Improvement Insights Blog
Software Code Quality
I’ve been building software for over 50 years. There are some secrets to software quality that are often overlooked. Here’s a few:
“I’ve spent almost my entire life working in software and software development, from mainframes to minicomputers to microcomputers, ultimately leading to the QI Macros. I’ll tell you what, I took a course a long time ago from T. Capers Jones where we studied what makes software maintainable and unmaintainable. It turns out how many decision points you have in a given module determines how testable and maintainable it can be. Guess what? Back to seven, plus or minus two… so about nine or ten. Once you get to ten that module becomes untestable.
“Now I brought all this wisdom back to the phone company and there were some guys in the billing engine who thought I was out of my mind. They had this one big 25,000 line COBOL monstrosity that was the rating engine for all the phone calls and all the other stuff in the phone company, and it was a giant unmaintainable thing. They decided to prove that I was wrong and so they took this thing, they split it out into three main pieces, right? Sort of one that drove it, and one that did this, and one that did that… and a shocking thing happened: The thing became infinitely more maintainable and they had to admit to me they were wrong. One guy, Jim Dimino, admitted “Uh… you were right,” but they had to go prove it to themselves that I was right. Invariably, when I’m working on QI Macros I’m trying to keep all my little modules down under 10 decisions.

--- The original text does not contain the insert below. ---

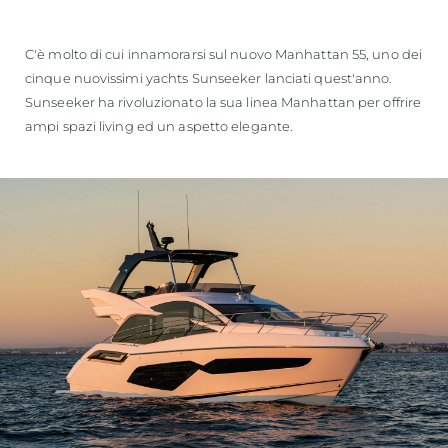
C'è molto di cui innamorarsi sul nuovo Manhattan 55, uno dei
cinque nuovissimi yachts Sunseeker lanciati quest'anno.
Sunseeker ha rivoluzionato la sua linea Manhattan per offrire
ampi spazi living ed un aspetto elegante.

“Now there are certain kinds of things that I’ve found are common mistakes in manufacturing (not manufacturing…) in software. One of the most common is an “IF / THEN / ELSE”, so if I say something like “IF a = b, THEN c = d.” Okay? But one of the things that I very often see is a piece of code like this but what’s missing is the ELSE. Very often, because there is no “ELSE,” when you read that you don’t think about what else could go on, right? So maybe there should be something here. Now maybe I just put in a little comment or something and just “comment it out,” or perhaps there’s something else like “d = e.”
“This invisible chunk of missing code causes lots of problems. It’s bit me more than once, and so there are certain kinds of things in software that can be set up so that you mistake proof it. Now if I code an “IF,” I put in an “ELSE” even if it doesn’t do anything, because next time I read through I [see] “IF / ELSE” and I [think] “Ooo, ah! There’s something else going on here.”
“So get this idea that we can take what we learn from how software works, even: defects, right? Errors, mistakes, things that go wrong, programs that blow up, all that stuff… and we can use Six Sigma on that too.
“That’s my Improvement Insight. Let’s go out and improve something this week… maybe even software code.”